The NASB Bible app is the specialist for the most literal mainstream translation. If word-for-word fidelity is why you chose your Bible, nothing serves it better than Lockman’s own free app with both the 2020 and 1995 editions. Many study readers keep it for the NASB and run YouVersion or Olive Tree alongside for comparison and plans.
The bottom line
The NASB Bible app is the right home for anyone whose translation is the New American Standard Bible. As The Lockman Foundation’s official app it gives you the authoritative text — both the NASB 2020 and the classic 1995 — free, ad-free, and in a clean, well-built reader with the study basics. Its limits are the honest ones of a focused single-translation app: it is not a multi-version reader, it has no deep study tools, and the NASB’s literal style is study-first rather than easy-reading. But if you value word-for-word accuracy above all, this is the app built specifically for the translation that delivers it.
Alternatives to NASB Bible
ESV Bible
Crossway’s official app for the literal-leaning ESV — named-voice audio and a free Global Study Bible. The closest parallel for a different translation.
YouVersion
The free, social, multi-translation default — carries the NASB plus every other major version, with the biggest plan catalog and community.
Blue Letter Bible
Free, original-language-first app with Strong’s, interlinear, and classic commentaries — the study depth the NASB app intentionally leaves out.
Olive Tree Bible App
A clean multi-translation reader with a buy-once library — carries the NASB alongside study Bibles and commentaries you own forever.
Frequently asked questions
- Is the NASB Bible app free?
- Yes — it is free and ad-free, and it includes both the current NASB 2020 and the classic NASB 1995, along with navigation, reading-progress tracking, highlights, underlines, notes, bookmarks, clickable verse links, and verse-image sharing.

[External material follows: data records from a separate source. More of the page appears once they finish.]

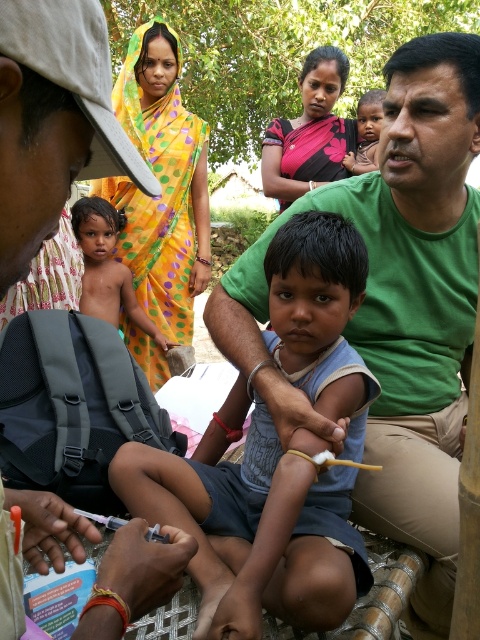
Question: Estimate the real-world distances between objects in this image. Which object is closer to the polka dot sari at center?

Choices:
 (A) green matte shirt at upper right
 (B) yellow dotted sari at upper left
 (C) light blue fabric shirt at center
 (D) green cotton shirt at upper right

Answer: (B)

Question: Considering the real-world distances, which object is farthest from the light blue fabric shirt at center?

Choices:
 (A) green matte shirt at upper right
 (B) green cotton shirt at upper right

Answer: (A)

Question: Is green matte shirt at upper right positioned in front of polka dot sari at center?

Choices:
 (A) no
 (B) yes

Answer: (B)

Question: Can you confirm if green matte shirt at upper right is positioned to the left of matte skin child at center?

Choices:
 (A) yes
 (B) no

Answer: (A)

Question: Can you confirm if green matte shirt at upper right is bigger than yellow dotted sari at upper left?

Choices:
 (A) no
 (B) yes

Answer: (A)

Question: Which of the following is the closest to the observer?

Choices:
 (A) light blue fabric shirt at center
 (B) green matte shirt at upper right

Answer: (B)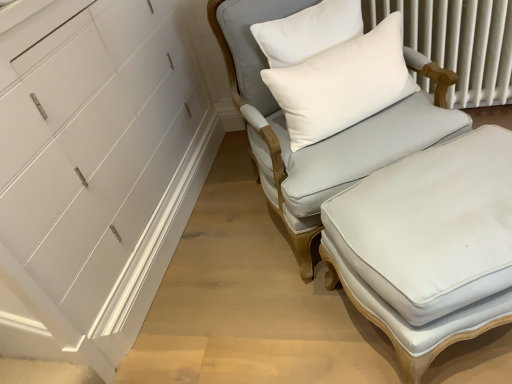
Find the location of `free space to the left of light gray fabric chair at center`. free space to the left of light gray fabric chair at center is located at coordinates (223, 251).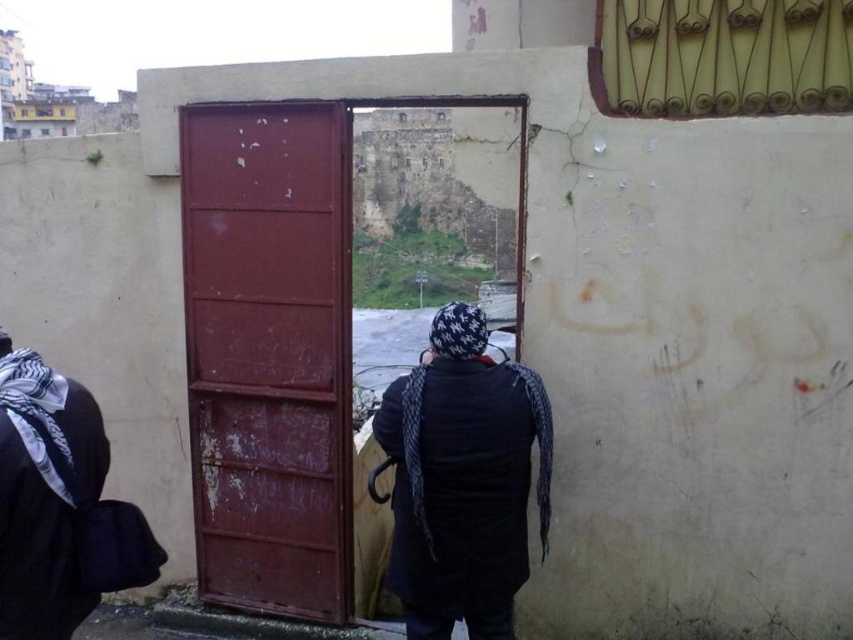
Question: Which object appears closest to the camera in this image?

Choices:
 (A) black knit cap at center
 (B) rusty metal door at center

Answer: (A)

Question: Where is rusty metal door at center located in relation to black knit cap at center in the image?

Choices:
 (A) above
 (B) below

Answer: (A)

Question: Does rusty metal door at center lie in front of black knit cap at center?

Choices:
 (A) yes
 (B) no

Answer: (B)

Question: Does rusty metal door at center appear on the right side of black knit cap at center?

Choices:
 (A) no
 (B) yes

Answer: (A)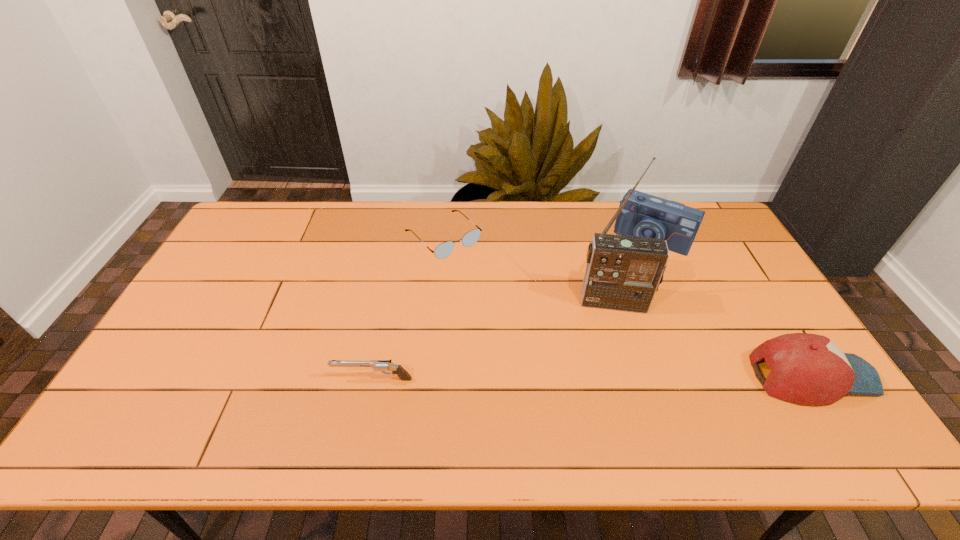
Where is `pistol that is at the near edge`? This screenshot has height=540, width=960. pistol that is at the near edge is located at coordinates (378, 365).

Where is `baseball cap at the near edge`? This screenshot has height=540, width=960. baseball cap at the near edge is located at coordinates (807, 369).

Locate an element on the screen. baseball cap that is at the right edge is located at coordinates (807, 369).

Identify the location of camera that is at the right edge. [644, 215].

Locate an element on the screen. object that is at the far right corner is located at coordinates (644, 215).

The width and height of the screenshot is (960, 540). I want to click on object that is at the near right corner, so click(x=807, y=369).

I want to click on vacant space at the far edge of the desktop, so click(358, 226).

Image resolution: width=960 pixels, height=540 pixels. I want to click on free space at the near edge of the desktop, so click(687, 384).

Identify the location of vacant space at the left edge. Image resolution: width=960 pixels, height=540 pixels. (200, 293).

This screenshot has height=540, width=960. Identify the location of vacant space at the right edge of the desktop. (708, 266).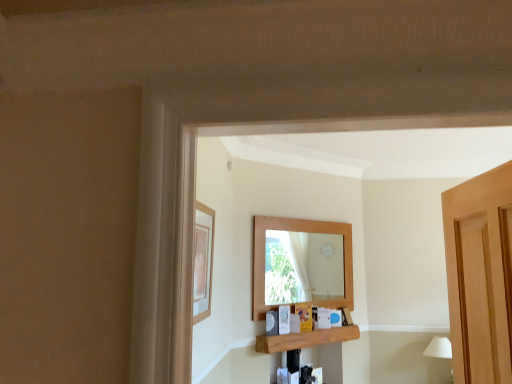
Question: From a real-world perspective, does matte wooden picture frame at upper left sit lower than wooden shelf at center?

Choices:
 (A) no
 (B) yes

Answer: (A)

Question: Is there a large distance between matte wooden picture frame at upper left and wooden shelf at center?

Choices:
 (A) no
 (B) yes

Answer: (B)

Question: From the image's perspective, would you say matte wooden picture frame at upper left is shown under wooden shelf at center?

Choices:
 (A) yes
 (B) no

Answer: (B)

Question: Can you confirm if matte wooden picture frame at upper left is taller than wooden shelf at center?

Choices:
 (A) no
 (B) yes

Answer: (B)

Question: Is matte wooden picture frame at upper left facing towards wooden shelf at center?

Choices:
 (A) no
 (B) yes

Answer: (A)

Question: Would you say wooden shelf at center is to the left or to the right of white matte lampshade at lower right in the picture?

Choices:
 (A) right
 (B) left

Answer: (B)

Question: Is point (345, 339) closer or farther from the camera than point (425, 352)?

Choices:
 (A) closer
 (B) farther

Answer: (A)

Question: Looking at their shapes, would you say wooden shelf at center is wider or thinner than white matte lampshade at lower right?

Choices:
 (A) thin
 (B) wide

Answer: (A)

Question: Considering their positions, is wooden shelf at center located in front of or behind white matte lampshade at lower right?

Choices:
 (A) front
 (B) behind

Answer: (A)

Question: Is matte wooden picture frame at upper left wider or thinner than white matte lampshade at lower right?

Choices:
 (A) wide
 (B) thin

Answer: (B)

Question: From the image's perspective, is matte wooden picture frame at upper left positioned above or below white matte lampshade at lower right?

Choices:
 (A) above
 (B) below

Answer: (A)

Question: Is point (205, 299) closer or farther from the camera than point (432, 354)?

Choices:
 (A) farther
 (B) closer

Answer: (B)

Question: From a real-world perspective, relative to white matte lampshade at lower right, is matte wooden picture frame at upper left vertically above or below?

Choices:
 (A) above
 (B) below

Answer: (A)

Question: Looking at their shapes, would you say white matte lampshade at lower right is wider or thinner than wooden shelf at center?

Choices:
 (A) thin
 (B) wide

Answer: (B)

Question: From the image's perspective, is white matte lampshade at lower right above or below wooden shelf at center?

Choices:
 (A) above
 (B) below

Answer: (B)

The Lockman Foundation distributes it as ministry rather than selling it.
- Who makes the official NASB app?
- The Lockman Foundation, the nonprofit, nondenominational ministry that translates and publishes the New American Standard Bible. Because it is the official app, the text is the authoritative NASB, kept current by its translators.
- What’s the difference between the NASB 2020 and NASB 1995?
- Both use the NASB’s literal, word-for-word method. The 2020 edition modernizes some language and incorporates the latest textual scholarship, while the 1995 remains a favorite of readers who memorized in it and prefer its wording. The app includes both, free.
- Why do people choose the NASB?
- The NASB is widely regarded as the most literal mainstream English translation — it stays as close to word-for-word as readable English allows, prioritizing accuracy to the original Hebrew, Aramaic, and Greek. That makes it a favorite for close study and memorization, where precise wording matters most.
- Can I read other translations in the app?
- The app focuses on the New American Standard Bible. To compare the NASB against the ESV, NIV, KJV, or others side by side, pair it with a multi-translation app such as YouVersion or Olive Tree, which carry the NASB alongside many versions.
- Does it have study tools or audio?
- It has the study basics — highlights, notes, bookmarks, and clickable cross-reference links — but not commentaries, lexicons, or deep original-language tools, and it is reader-focused rather than audio-first. For deep study use Logos, Accordance, or Blue Letter Bible alongside it.